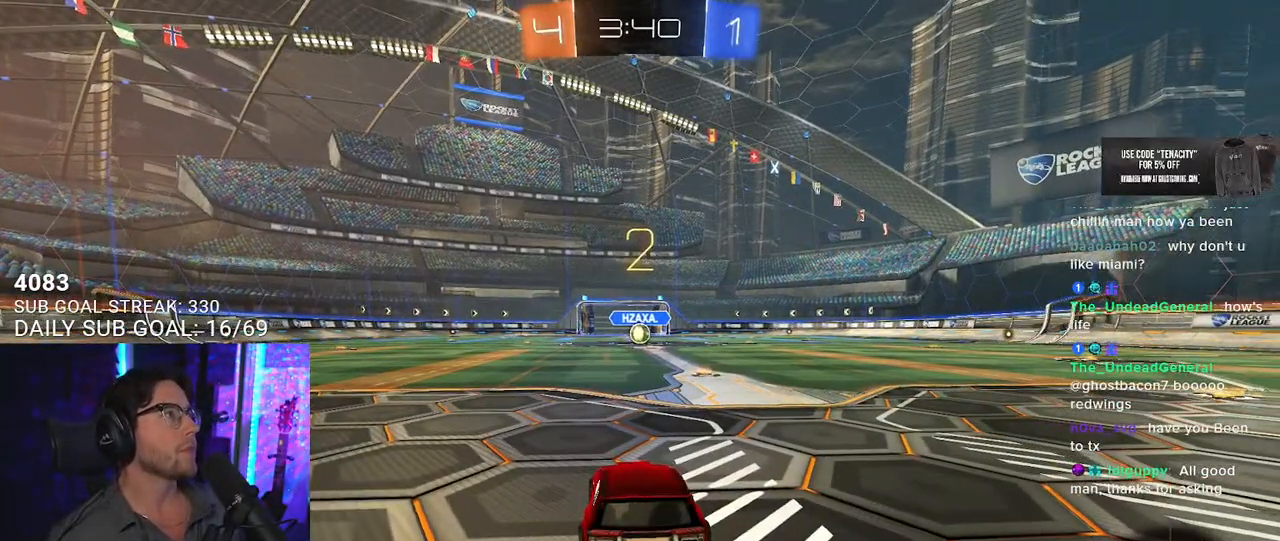
{"dt_ms": 500, "buttons": ["R2"], "left_stick": "center", "right_stick": "center", "button_events": []}
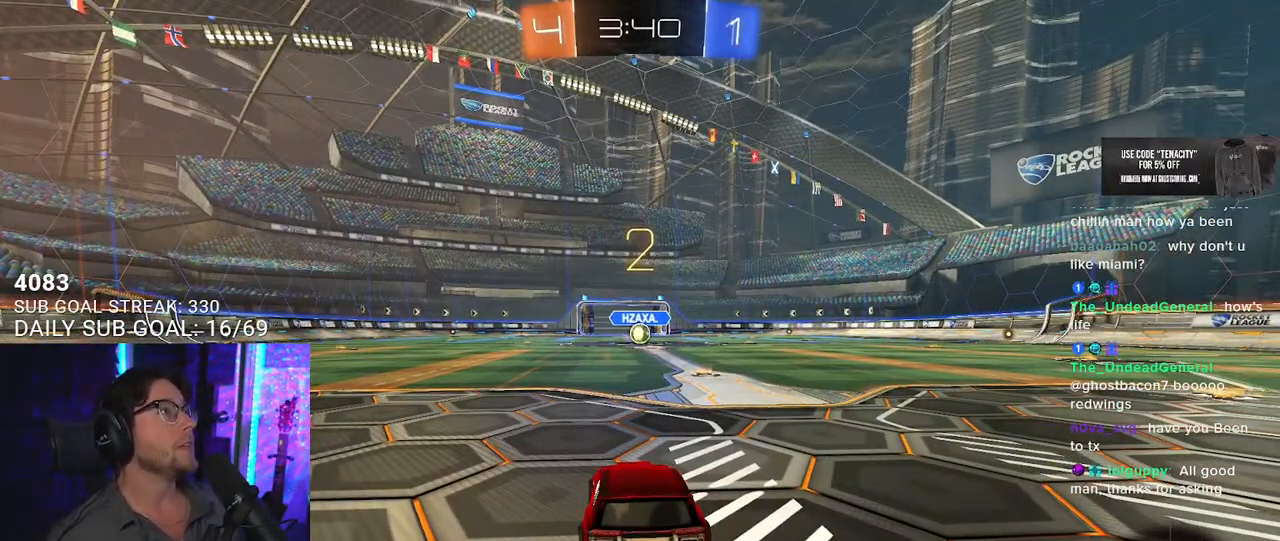
{"dt_ms": 500, "buttons": ["L1", "R2"], "left_stick": "center", "right_stick": "center", "button_events": [[17, "L1", "down"]]}
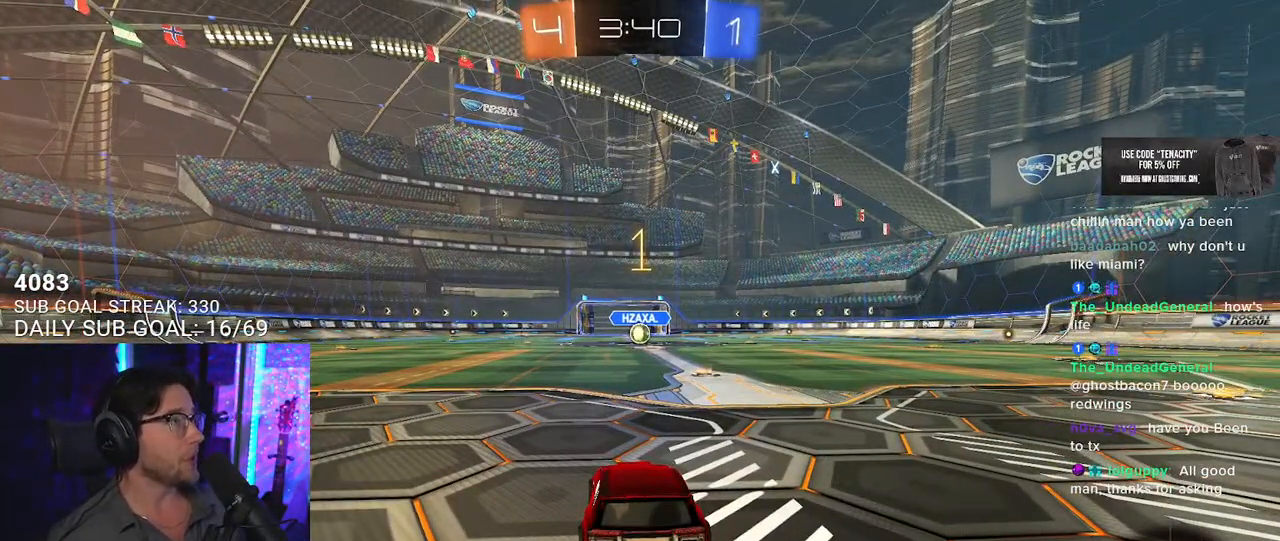
{"dt_ms": 500, "buttons": ["L1", "R2"], "left_stick": "center", "right_stick": "center", "button_events": []}
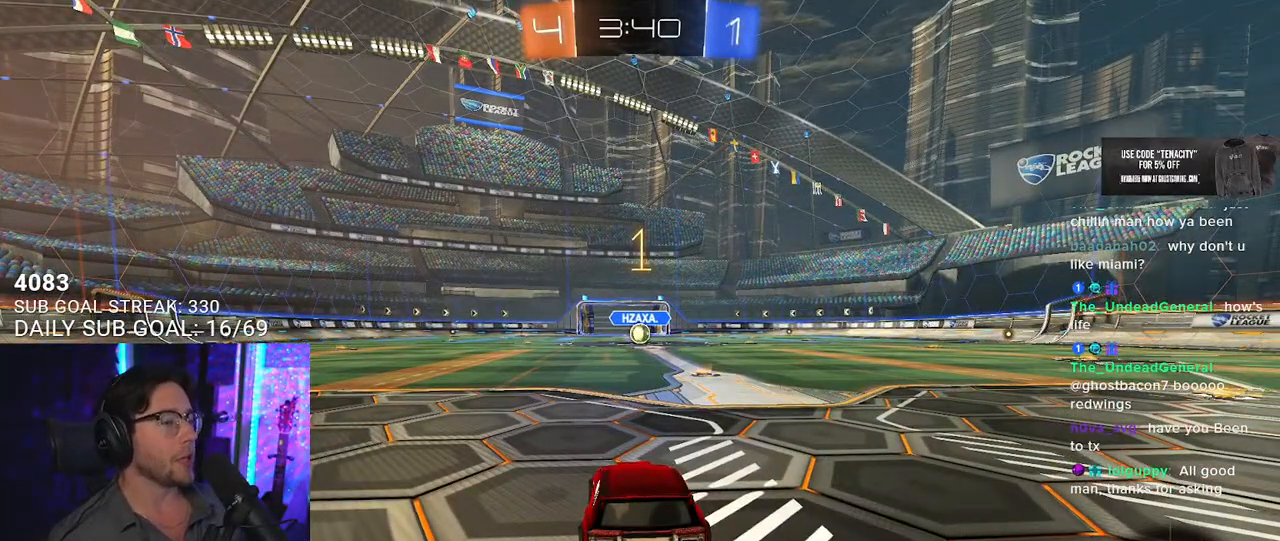
{"dt_ms": 500, "buttons": ["L1", "R2"], "left_stick": "center", "right_stick": "center", "button_events": []}
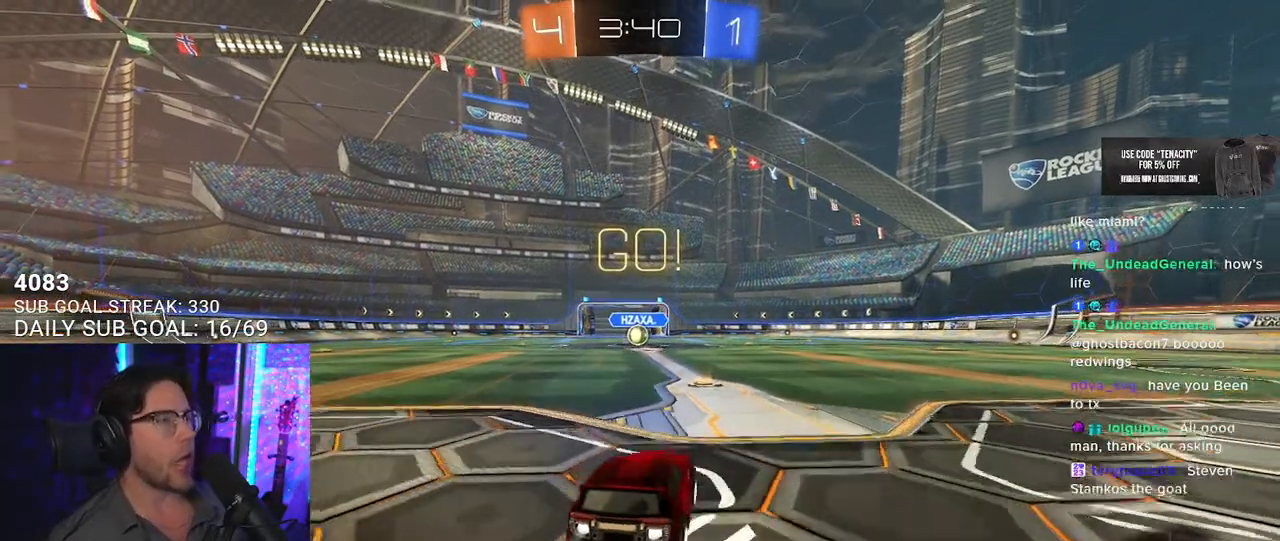
{"dt_ms": 500, "buttons": ["SQUARE", "L1", "R2"], "left_stick": "down", "right_stick": "center", "button_events": [[133, "CROSS", "down"], [200, "CROSS", "up"], [267, "CROSS", "down"], [317, "SQUARE", "down"], [350, "CROSS", "up"]]}
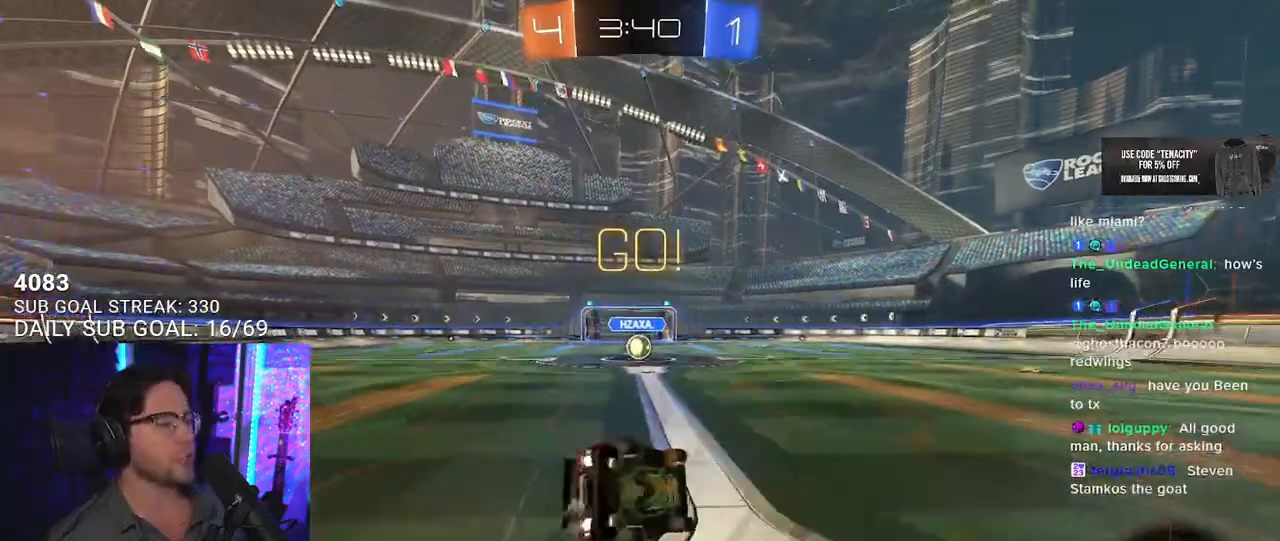
{"dt_ms": 500, "buttons": ["R2"], "left_stick": "center", "right_stick": "center", "button_events": [[117, "SQUARE", "up"], [467, "L1", "up"]]}
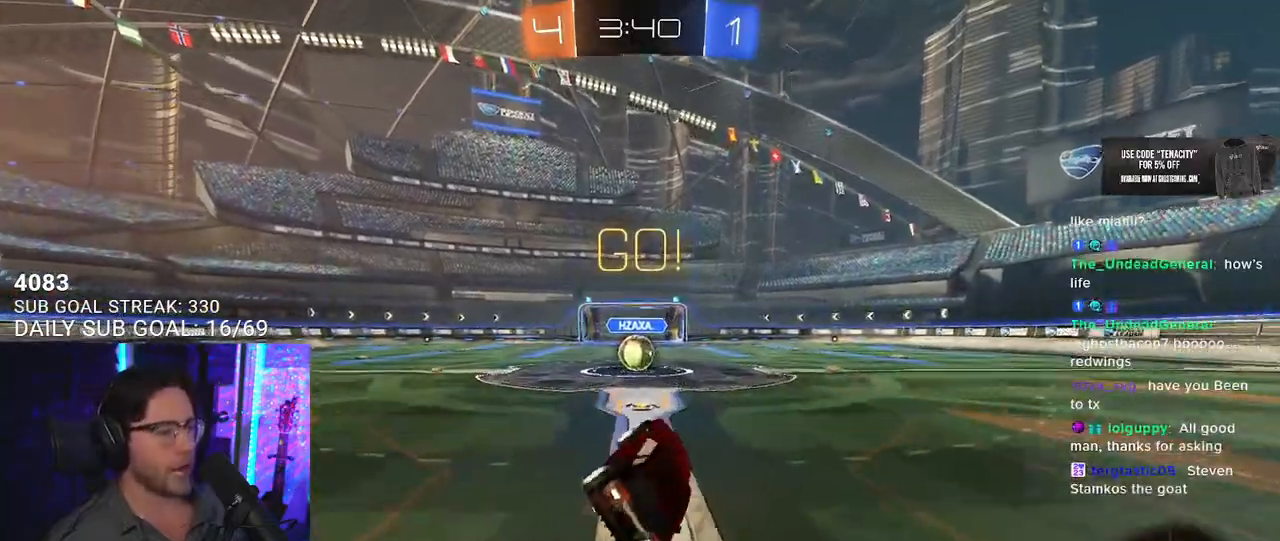
{"dt_ms": 500, "buttons": ["R2"], "left_stick": "center", "right_stick": "center", "button_events": []}
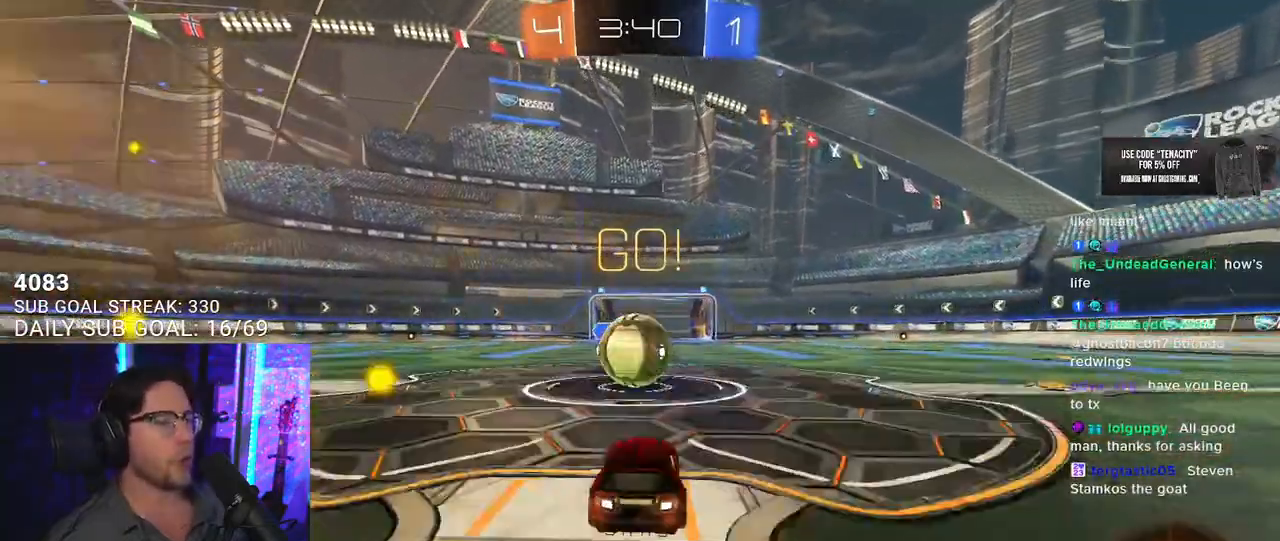
{"dt_ms": 500, "buttons": ["L2", "R2"], "left_stick": "down-left", "right_stick": "center", "button_events": [[17, "CROSS", "down"], [117, "CROSS", "up"], [150, "L2", "down"], [200, "CROSS", "down"], [233, "SQUARE", "down"], [283, "L2", "up"], [300, "CROSS", "up"], [383, "SQUARE", "up"], [483, "L2", "down"]]}
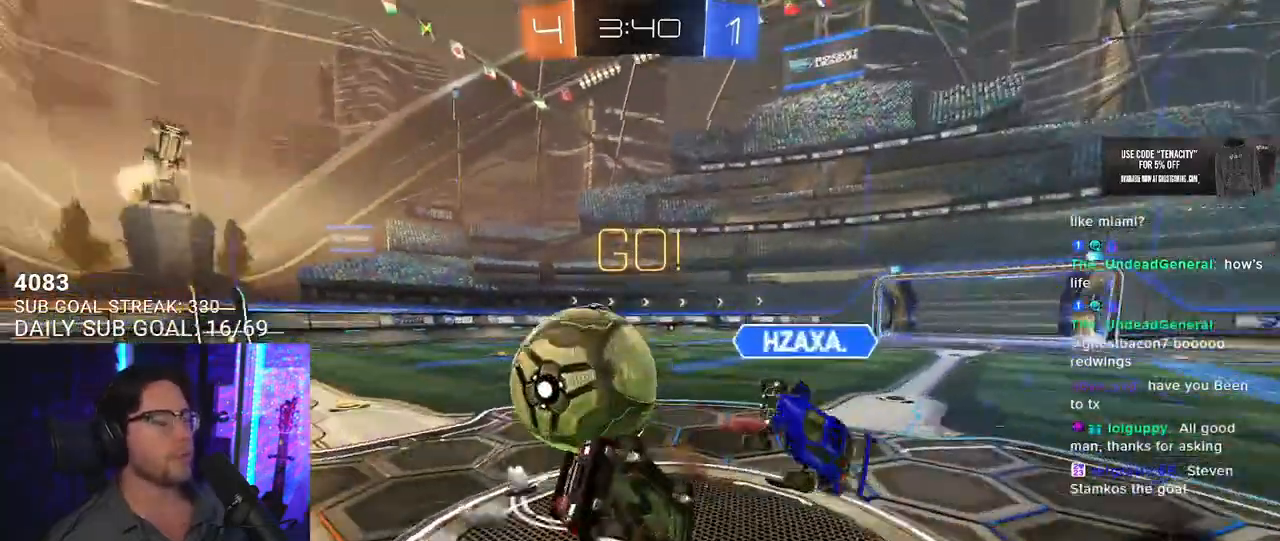
{"dt_ms": 500, "buttons": ["L2", "R2"], "left_stick": "down-left", "right_stick": "center", "button_events": []}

++++++++++

Exercise:
Scan the material above for the string "SQUARE" and return the lines that hold it.

Your response:
{"dt_ms": 500, "buttons": ["SQUARE", "L1", "R2"], "left_stick": "down", "right_stick": "center", "button_events": [[133, "CROSS", "down"], [200, "CROSS", "up"], [267, "CROSS", "down"], [317, "SQUARE", "down"], [350, "CROSS", "up"]]}
{"dt_ms": 500, "buttons": ["R2"], "left_stick": "center", "right_stick": "center", "button_events": [[117, "SQUARE", "up"], [467, "L1", "up"]]}
{"dt_ms": 500, "buttons": ["L2", "R2"], "left_stick": "down-left", "right_stick": "center", "button_events": [[17, "CROSS", "down"], [117, "CROSS", "up"], [150, "L2", "down"], [200, "CROSS", "down"], [233, "SQUARE", "down"], [283, "L2", "up"], [300, "CROSS", "up"], [383, "SQUARE", "up"], [483, "L2", "down"]]}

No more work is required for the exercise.